Last October, the Librarian of Congress decreed that unlocking phones in the United States would eventually be illegal. That day is almost upon us. On January 26th, it will be illegal to unlock any phone if you reside in the U.S. This news may cause some panic, but it doesn’t necessarily spell disaster for everyone. Whether or not it’s constitutional to force consumers into staying with one carrier is up for debate. But, there are a few ways to get around this new law.
Some Carriers Don’t Care
Certain carriers currently offer phones that are already unlocked. AT&T will unlock any phone that is not under contract (as with other carriers). Verizon also offers a completely new unlocked iPhone 5. You can also ask any carrier to unlock a phone after your contract ends. You can also ask a carrier to unlock your phone prior to signing a contract, which will help you get around that January 26th deadline.
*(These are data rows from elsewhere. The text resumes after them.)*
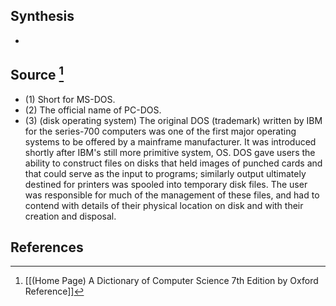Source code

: ## Synthesis
- 
## Source [^1]
- (1) Short for MS-DOS. 
- (2) The official name of PC-DOS. 
- (3) (disk operating system) The original DOS (trademark) written by IBM for the series-700 computers was one of the first major operating systems to be offered by a mainframe manufacturer. It was introduced shortly after IBM's still more primitive system, OS. DOS gave users the ability to construct files on disks that held images of punched cards and that could serve as the input to programs; similarly output ultimately destined for printers was spooled into temporary disk files. The user was responsible for much of the management of these files, and had to contend with details of their physical location on disk and with their creation and disposal.
## References

[^1]: [[(Home Page) A Dictionary of Computer Science 7th Edition by Oxford Reference]]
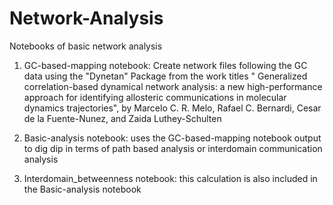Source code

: # Network-Analysis
Notebooks of basic network analysis

1. GC-based-mapping notebook: Create network files following the GC data using the "Dynetan" Package from the work titles " Generalized correlation-based dynamical network analysis: a new high-performance approach for identifying allosteric communications in molecular dynamics trajectories", 
by Marcelo C. R. Melo, Rafael C. Bernardi, Cesar de la Fuente-Nunez, and Zaida Luthey-Schulten

2. Basic-analysis notebook: uses the GC-based-mapping notebook output to dig dip in terms of path based analysis or interdomain communication analysis
3. Interdomain_betweenness notebook: this calculation is also included in the Basic-analysis notebook
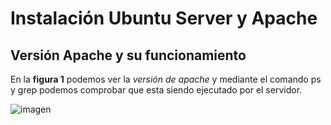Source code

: # Instalación Ubuntu Server y Apache

## Versión Apache y su funcionamiento

En la **figura 1** podemos ver la *versión de apache* y mediante el comando ps y grep podemos comprobar que esta siendo ejecutado por el servidor.

![imagen](https://github.com/Andresgp1991/Servidores-web-de-altas-prestaciones/blob/master/Practica1/1.png)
There is a carrier advantage here too. Allowing consumers to purchase unlocked phones makes those who need an unlocked phone happier. Happier customers equal more and better business. If you don’t want to ask your carrier for permission (and, really, should you have to?), there is another option.
Buy An Unlocked Phone
You can purchase unlocked phones directly from some manufacturers. Apple, for example, sells its iPhone 5 for $649 – significantly higher than the deal you would get if you bought a locked and contracted phone, but if you have the cash go for it. There are a handful of other manufacturers that offer unlocked phones as well. So, if you’re really determined to purchase an unlocked phone, it is possible (albeit more expensive). But, before you freak out over this new law, there is something else that I should clarify (just in case): unlocking a phone is not the same as jailbreaking a phone.
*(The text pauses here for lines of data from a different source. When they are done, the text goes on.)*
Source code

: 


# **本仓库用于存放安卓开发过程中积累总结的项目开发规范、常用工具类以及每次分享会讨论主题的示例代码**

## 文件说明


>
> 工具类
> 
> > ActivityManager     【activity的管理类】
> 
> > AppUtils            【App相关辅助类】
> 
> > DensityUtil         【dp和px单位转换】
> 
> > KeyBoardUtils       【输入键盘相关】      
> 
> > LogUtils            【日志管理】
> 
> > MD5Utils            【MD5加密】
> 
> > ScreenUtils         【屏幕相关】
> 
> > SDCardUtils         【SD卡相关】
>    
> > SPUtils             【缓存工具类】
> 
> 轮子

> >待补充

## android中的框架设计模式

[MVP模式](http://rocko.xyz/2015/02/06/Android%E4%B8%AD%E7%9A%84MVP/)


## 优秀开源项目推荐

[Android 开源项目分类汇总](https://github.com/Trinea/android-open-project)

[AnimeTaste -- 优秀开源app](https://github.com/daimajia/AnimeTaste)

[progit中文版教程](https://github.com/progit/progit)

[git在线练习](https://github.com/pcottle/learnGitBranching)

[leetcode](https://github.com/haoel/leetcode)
Unlocking VS. Jailbreaking
Jailbreaking a phone is still legal. What’s the difference? Unlocking a phone means that you can switch between carriers simply (useful while traveling). Jailbreaking a phone means that you can run software on your phone that wouldn’t normally run on said phone. Why is one legal and one is not? Simply put, lawmakers are trying to protect carriers (so it seems).
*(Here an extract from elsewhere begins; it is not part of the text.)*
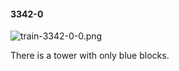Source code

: #### 3342-0
![train-3342-0-0.png](https://github.com/lil-lab/nlvr/raw/master/nlvr/train/images/4/train-3342-0-0.png "train-3342-0-0.png")

There is a tower with only blue blocks.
There is a lot of controversy surrounding the new unlocking law. Many are protesting that forcing consumers to stick with one carrier is simply not fair or just. However, the Librarian of Congress is the same person that makes all those anti-hacking laws, so this law seems like it might stick. There are both plus and minuses involved in the inability to unlock a phone.
For many, not having this freedom is simply stifling while others see the anti-hacking sense behind it. If you currently have an unlocked phone, let me know what you think about this new law. For now, if you live outside of the United States, you are safe from the hand of the unlocking law. Hopefully, this isn’t a trend that will catch on.